## Task prompt
Could you output each line below exactly as it appears, excluding any pictures?

(Stored items)
-*-

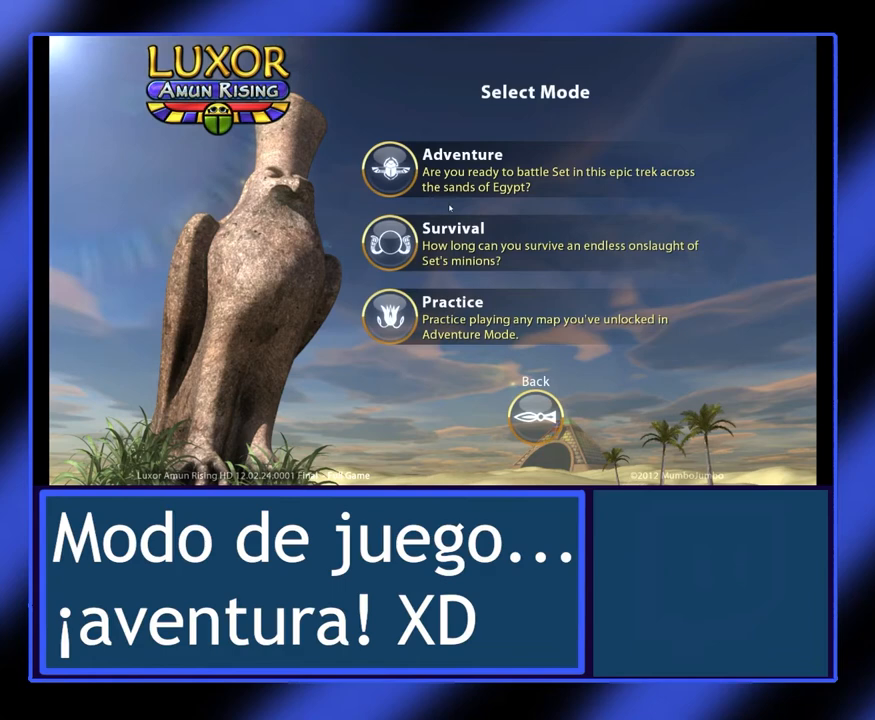
Gameplay with keyboard and mouse; each line is a JSON object with the keys and mouse buttons held at the frame after it. "events" lists presses ("down") and releases ("up") of "mouse_left", "mouse_wheel", "mouse_right", "mouse_mb4" and "mouse_mb5" between this image and that frame as [ms after this image, input, new state], when the widget could be followed in between. "mouse_left", "mouse_wheel", "mouse_right", "mouse_mb4", "mouse_mb5" = the "left", "wheel", "right", "mb4", "mb5" buttons of the "mouse" list. No other keys are recorded. "wheel" means that the mouse wheel is clicked or scrolled. Not read: mouse_move.
{"keys": [], "mouse": [], "events": []}
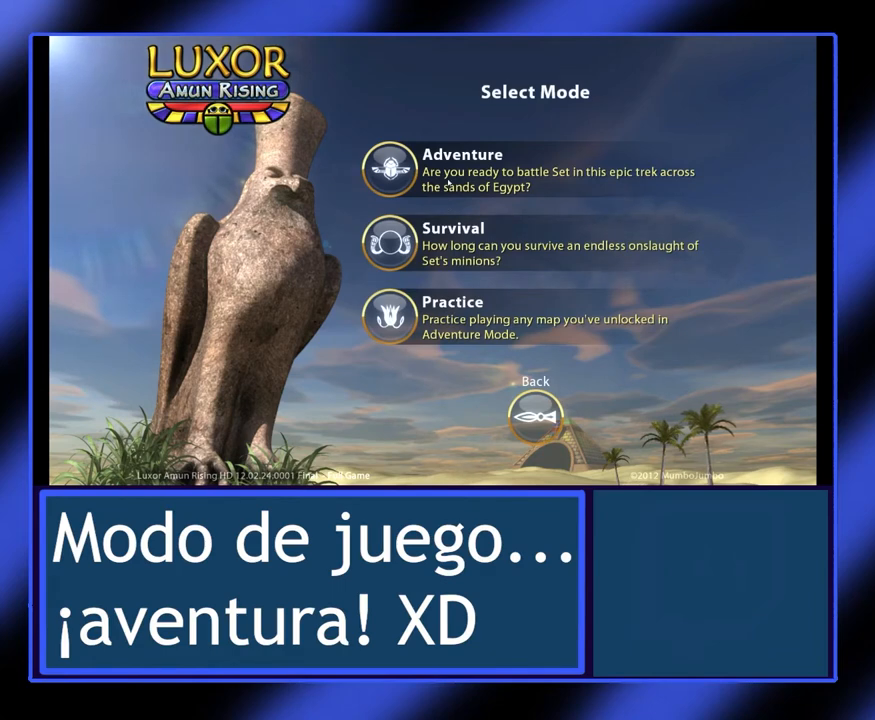
{"keys": [], "mouse": [], "events": []}
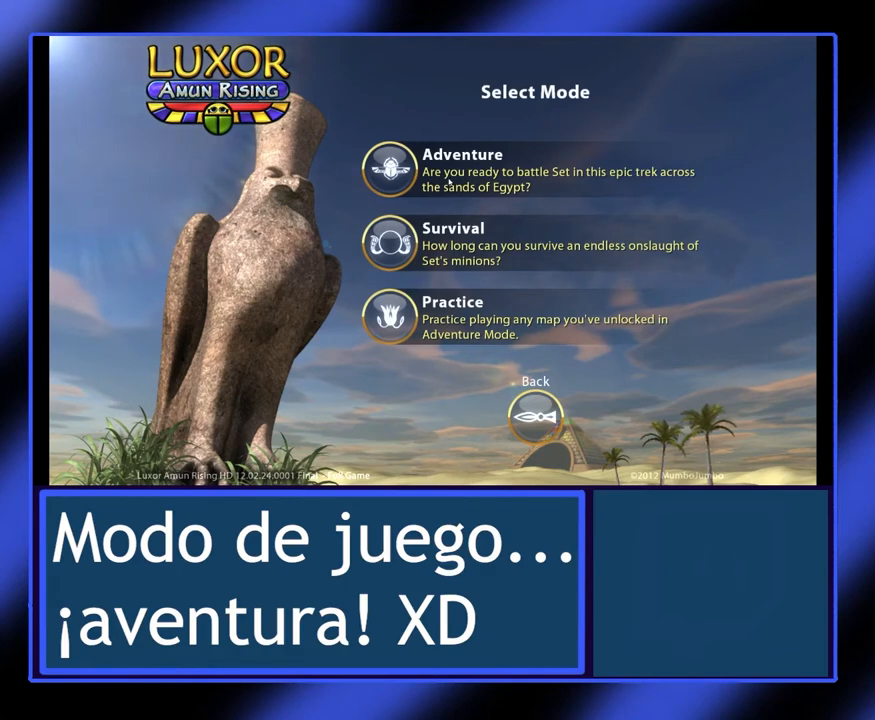
{"keys": [], "mouse": [], "events": []}
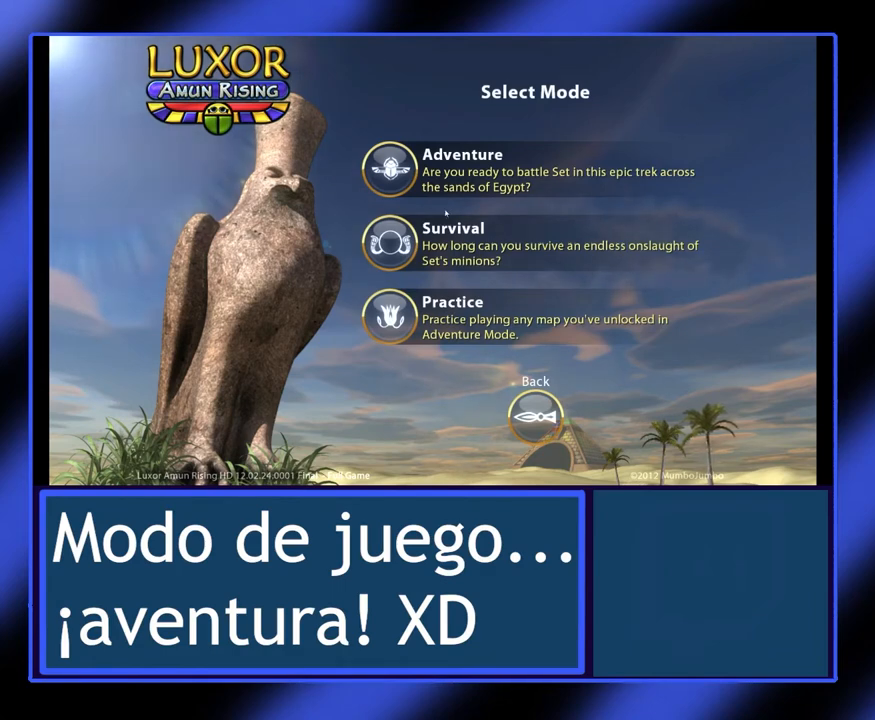
{"keys": [], "mouse": [], "events": []}
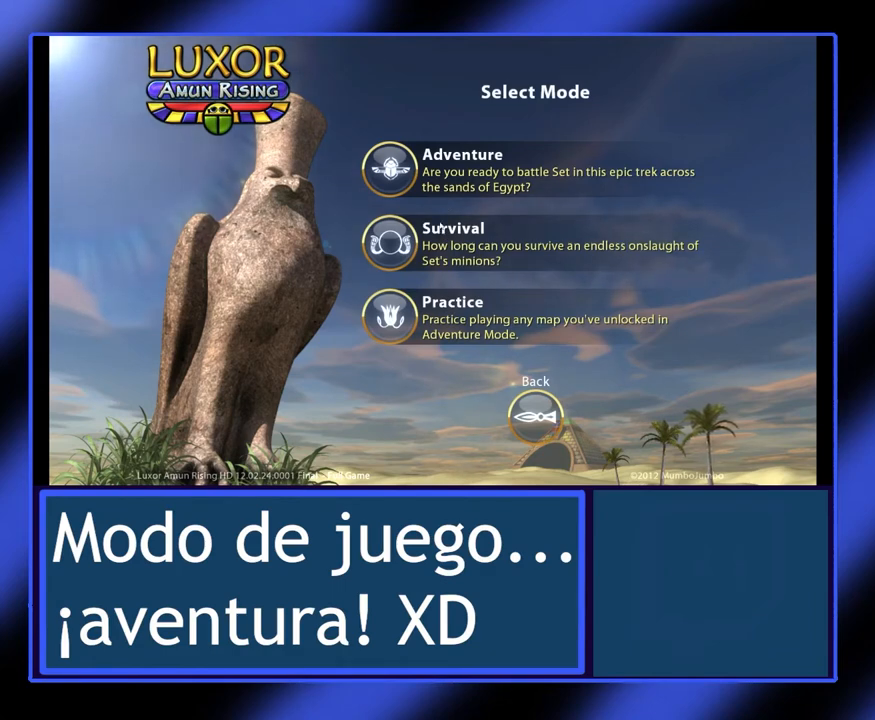
{"keys": [], "mouse": [], "events": []}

-*-

## Response to the exercise
Gameplay with keyboard and mouse; each line is a JSON object with the keys and mouse buttons held at the frame after it. "events" lists presses ("down") and releases ("up") of "mouse_left", "mouse_wheel", "mouse_right", "mouse_mb4" and "mouse_mb5" between this image and that frame as [ms after this image, input, new state], when the widget could be followed in between. "mouse_left", "mouse_wheel", "mouse_right", "mouse_mb4", "mouse_mb5" = the "left", "wheel", "right", "mb4", "mb5" buttons of the "mouse" list. No other keys are recorded. "wheel" means that the mouse wheel is clicked or scrolled. Not read: mouse_move.
{"keys": [], "mouse": [], "events": []}
{"keys": [], "mouse": [], "events": []}
{"keys": [], "mouse": [], "events": []}
{"keys": [], "mouse": [], "events": []}
{"keys": [], "mouse": [], "events": []}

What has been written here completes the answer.